Supplied records:
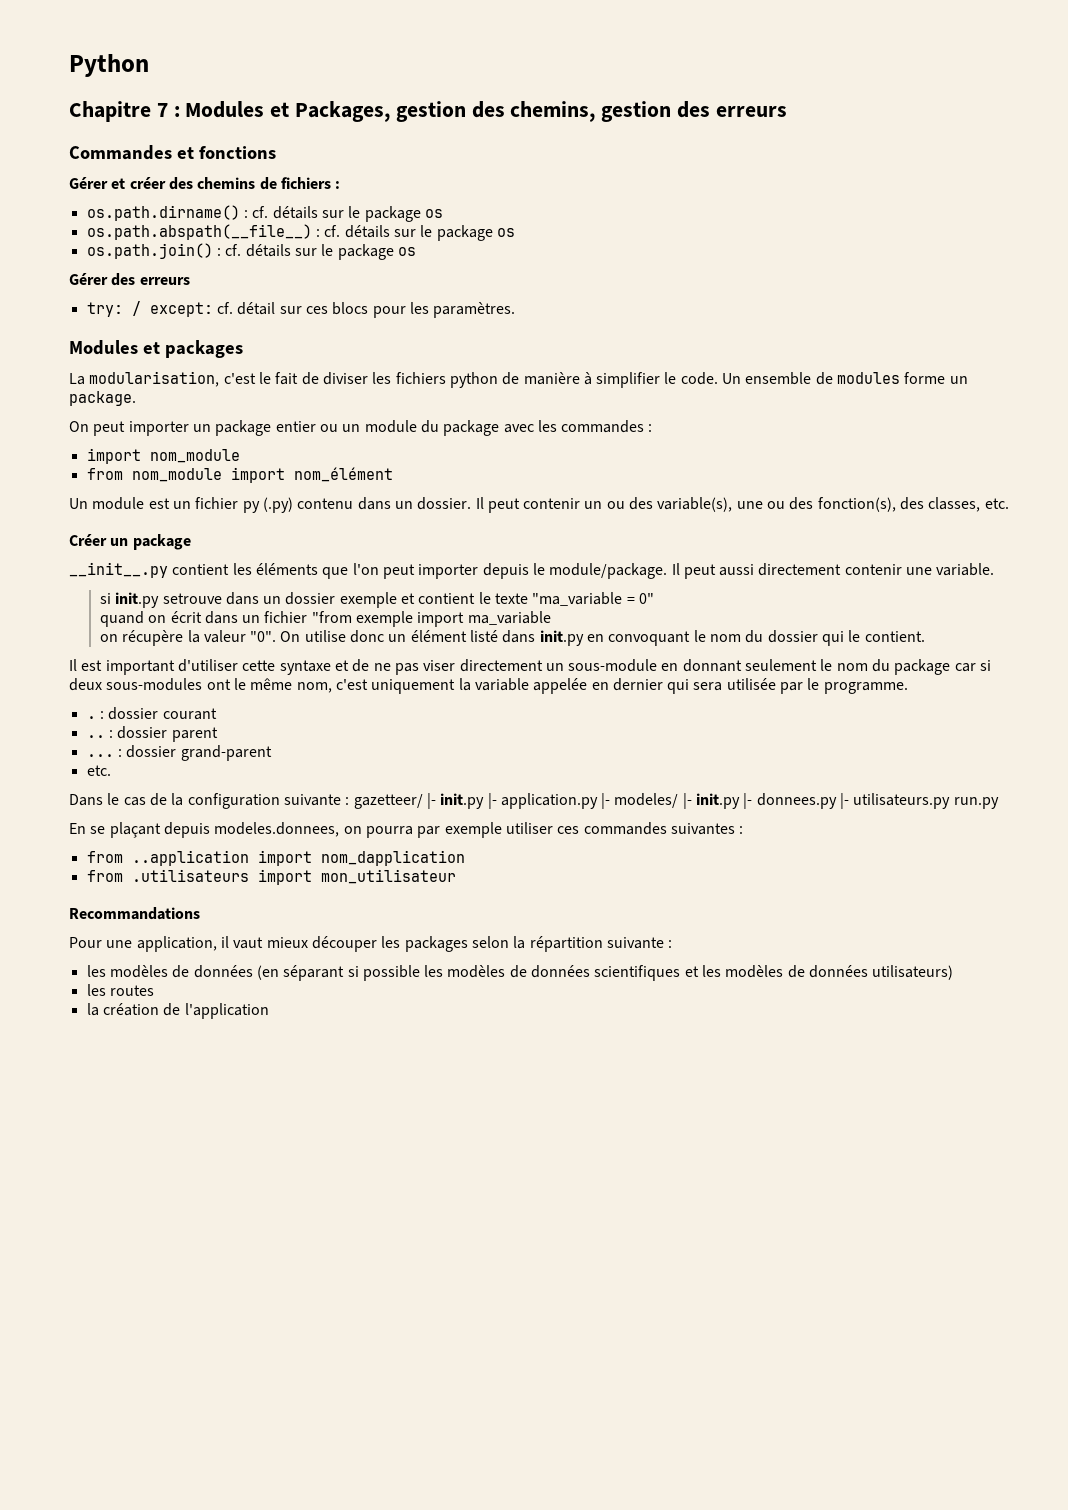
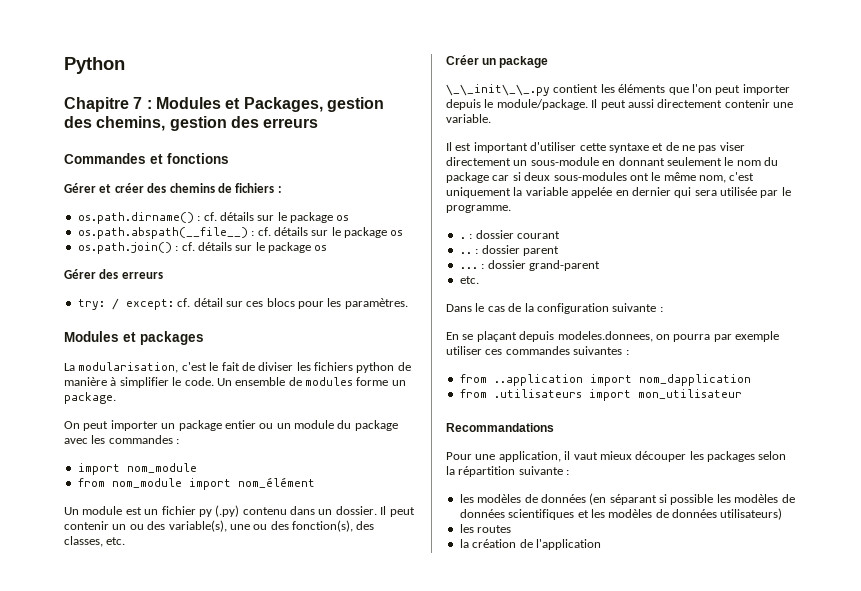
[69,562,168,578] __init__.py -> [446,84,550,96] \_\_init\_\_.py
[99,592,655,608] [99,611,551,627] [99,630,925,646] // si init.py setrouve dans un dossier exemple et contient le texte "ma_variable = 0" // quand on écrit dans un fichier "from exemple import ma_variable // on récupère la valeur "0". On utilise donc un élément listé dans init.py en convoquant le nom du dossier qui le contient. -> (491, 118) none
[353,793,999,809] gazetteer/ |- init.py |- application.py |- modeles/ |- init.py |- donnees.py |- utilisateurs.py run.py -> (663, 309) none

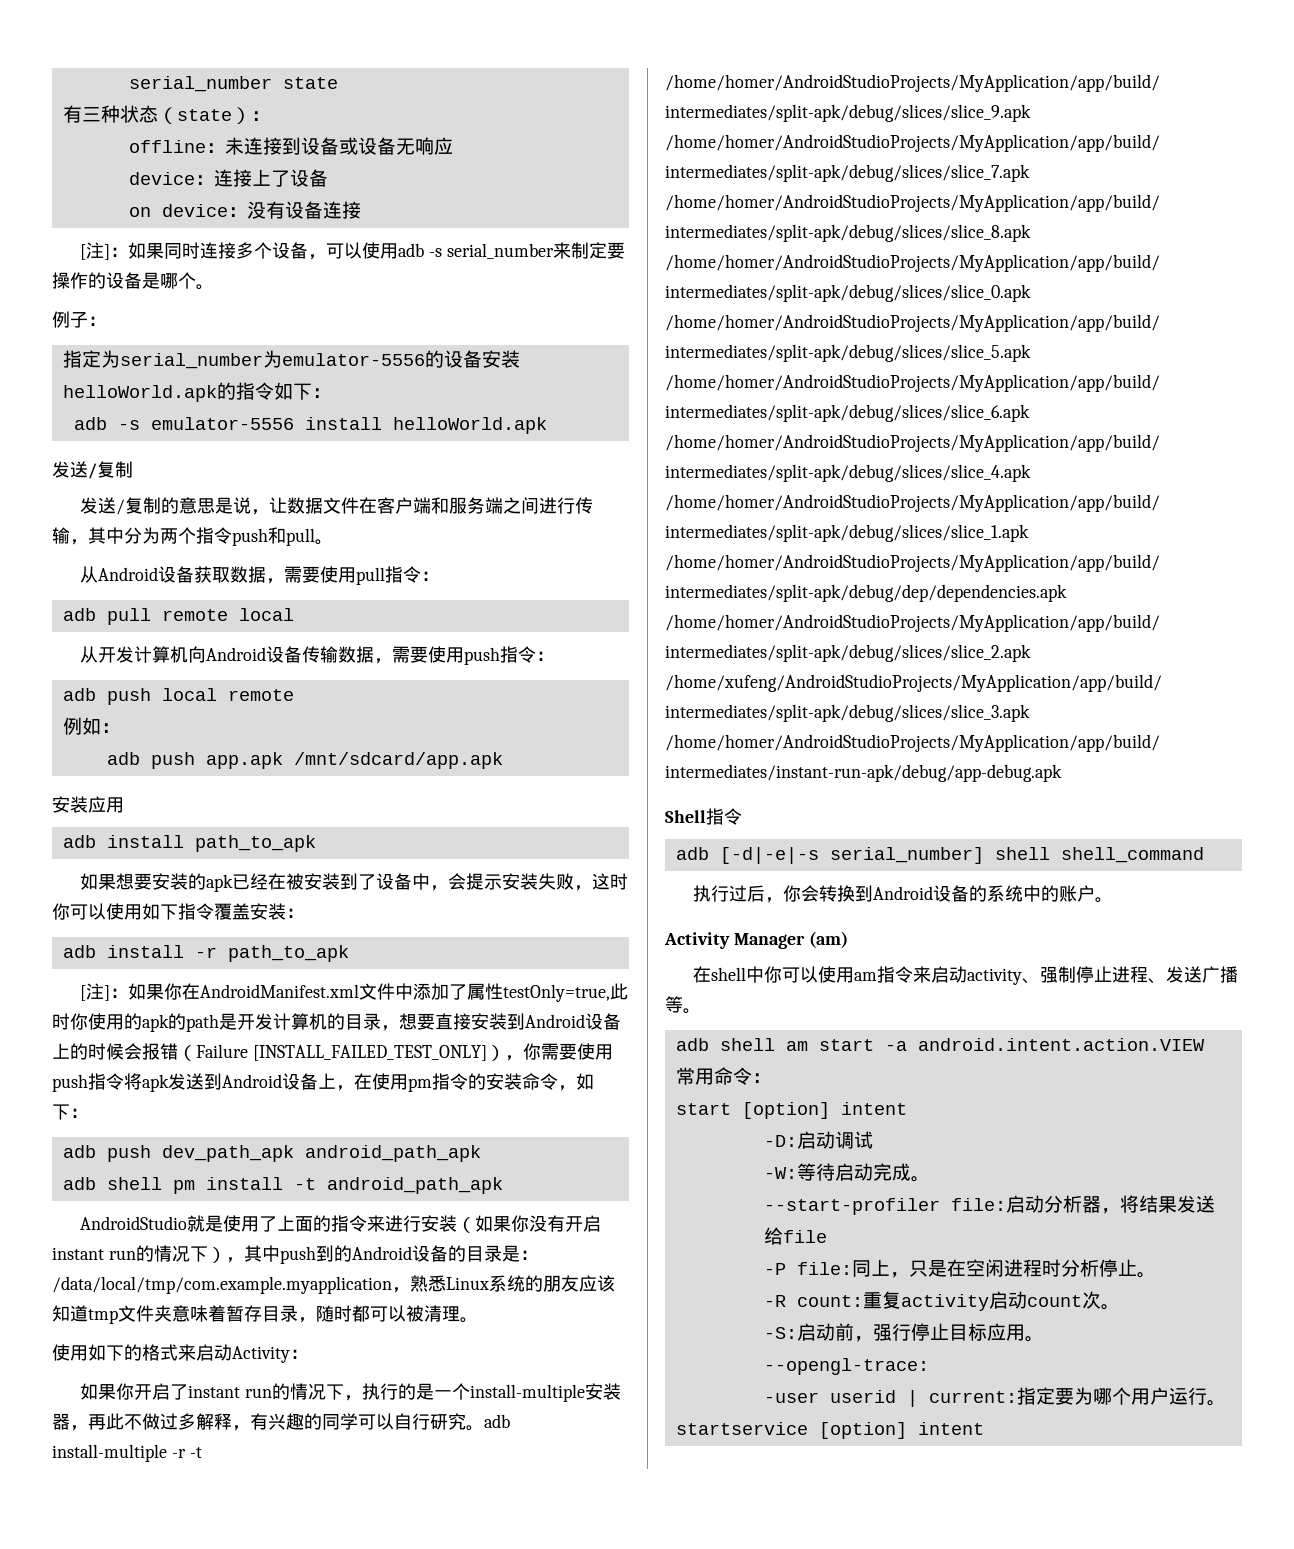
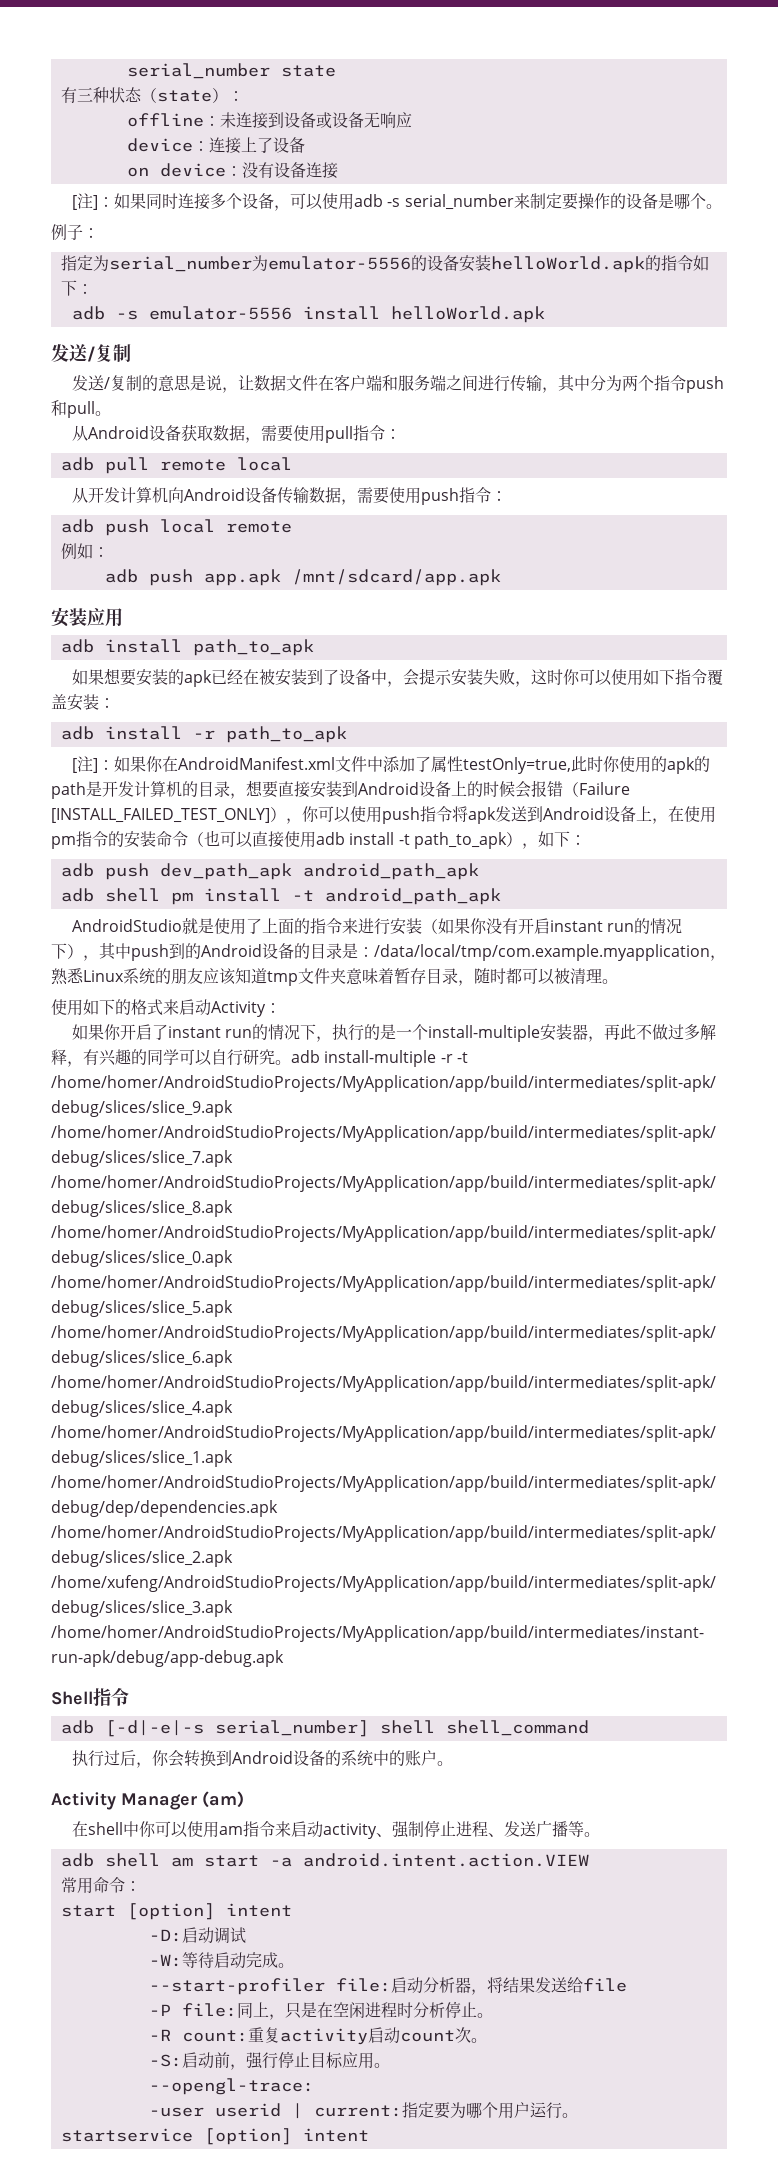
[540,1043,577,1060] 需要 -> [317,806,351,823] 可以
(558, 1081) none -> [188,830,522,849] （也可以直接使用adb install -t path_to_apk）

Exercise requirements: This exercise calls for the complete listing, returned exactly and without images.

Answer to the exercise:
[69,562,168,578] __init__.py -> [446,84,550,96] \_\_init\_\_.py
[99,592,655,608] [99,611,551,627] [99,630,925,646] // si init.py setrouve dans un dossier exemple et contient le texte "ma_variable = 0" // quand on écrit dans un fichier "from exemple import ma_variable // on récupère la valeur "0". On utilise donc un élément listé dans init.py en convoquant le nom du dossier qui le contient. -> (491, 118) none
[353,793,999,809] gazetteer/ |- init.py |- application.py |- modeles/ |- init.py |- donnees.py |- utilisateurs.py run.py -> (663, 309) none

[540,1043,577,1060] 需要 -> [317,806,351,823] 可以
(558, 1081) none -> [188,830,522,849] （也可以直接使用adb install -t path_to_apk）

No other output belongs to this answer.